2019 pinball machine

Elvira's House of Horrors is a 2019 pinball game designed by Dennis Nordman and released by Stern. It is the third pinball machine to feature horror show-hostess Elvira. It is the follow-up to Bally's 1996's machine Scared Stiff, which was itself a follow-up to Bally's 1989's machine Elvira and the Party Monsters. Both of those machines were also designed by Nordman with art by Greg Freres.

One of the machines was retained by Cassandra Peterson for use in her office.

==Description==
As with the other machines in the series, the game has a B-movie horror theme featuring Elvira. It has a color LCD mounted in the backbox of the machine, underneath the backglass. It is used to display clips from several classic horror films (à la Movie Macabre), clips of Elvira herself, animations specific to the game, and the status of gameplay. The concept is that Elvira has purchased a large house dirt cheap and it is haunted.

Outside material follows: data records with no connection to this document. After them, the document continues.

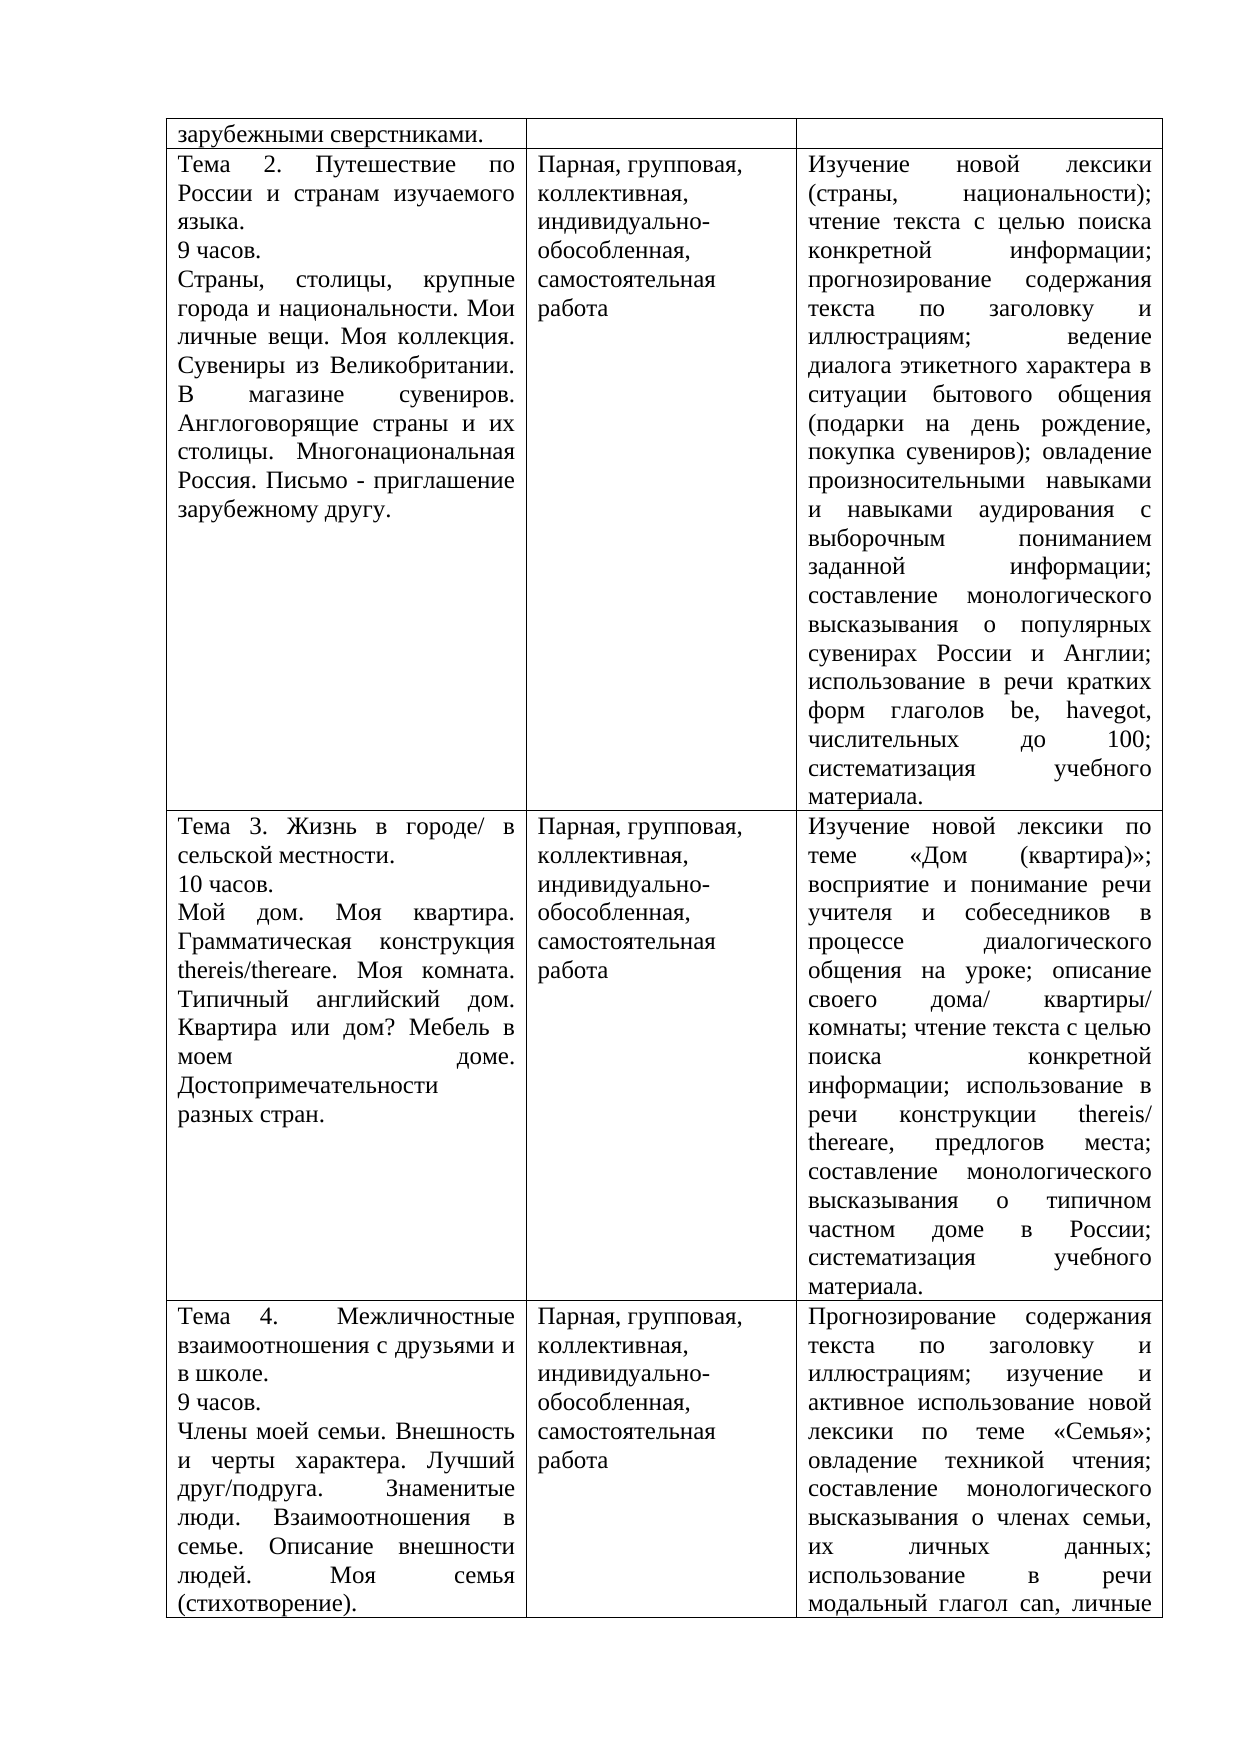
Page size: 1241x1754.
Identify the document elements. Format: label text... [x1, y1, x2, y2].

table_cell Тема 2. Путешествие по России и странам изучаемого языка. 9 часов. Страны, столицы, крупные города и национальности. Мои личные вещи. Моя коллекция. Сувениры из Великобритании. В магазине сувениров. Англоговорящие страны и их столицы. Многонациональная Россия. Письмо - приглашение зарубежному другу. [167, 149, 526, 810]
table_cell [167, 119, 526, 148]
table_cell Парная, групповая, коллективная, индивидуально-обособленная, самостоятельная работа [527, 811, 796, 1300]
table_cell Изучение новой лексики по теме «Дом (квартира)»; восприятие и понимание речи учителя и собеседников в процессе диалогического общения на уроке; описание своего дома/ квартиры/ комнаты; чтение текста с целью поиска конкретной информации; использование в речи конструкции thereis/ thereare, предлогов места; составление монологического высказывания о типичном частном доме в России; систематизация учебного материала. [797, 811, 1162, 1300]
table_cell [527, 119, 796, 148]
table_cell Тема 3. Жизнь в городе/ в сельской местности. 10 часов. Мой дом. Моя квартира. Грамматическая конструкция thereis/thereare. Моя комната. Типичный английский дом. Квартира или дом? Мебель в моем доме. Достопримечательности разных стран. [167, 811, 526, 1300]
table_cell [797, 119, 1162, 148]
table_cell Изучение новой лексики (страны, национальности); чтение текста с целью поиска конкретной информации; прогнозирование содержания текста по заголовку и иллюстрациям; ведение диалога этикетного характера в ситуации бытового общения (подарки на день рождение, покупка сувениров); овладение произносительными навыками и навыками аудирования с выборочным пониманием заданной информации; составление монологического высказывания о популярных сувенирах России и Англии; использование в речи кратких форм глаголов be, havegot, числительных до 100; систематизация учебного материала. [797, 149, 1162, 810]
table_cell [797, 1301, 1162, 1617]
table_cell Парная, групповая, коллективная, индивидуально-обособленная, самостоятельная работа [527, 149, 796, 810]
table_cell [527, 1301, 796, 1617]
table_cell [167, 1301, 526, 1617]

Custom voice calls were recorded for the game by Cassandra Peterson. In addition to clips from it is the first Stern pinball machine to include custom recorded video, all of which feature Elvira. Several characters were voiced by Tim Kitzrow, including a vampire. Clips from 26 films are used.

== Gameplay ==
The goal is to clear out the house, return each ghost to the film they originated from, and sell it for the maximum amount of money (points) you can.

==Release==
Five different editions of the machine have been produced by Stern. Initially, 3 were available: Premium, Limited, and Signature. Unlike most Stern machines of the period, no Pro model was produced as this was not a cornerstone machine. The Premium Edition, which is the base model, had no production cap and total production numbers have not been released as of 2026. Production of the Limited Edition was capped at 400 units. Production of the Signature Edition was capped at 50 units. In 2021, a 40th Anniversary Edition was released to commemorate the first television appearance of Elvira in 1981.
Production was capped at 199 units. In 2023, the Blood Red Kiss Edition was released.
Production was capped at 500 units. As of 2026, all editions that had production caps are sold out.

== Reception ==
Pinballmag found the game to have simple satisfying shots, and praised the mansion. The complexity of the game rules was noted as a weakness.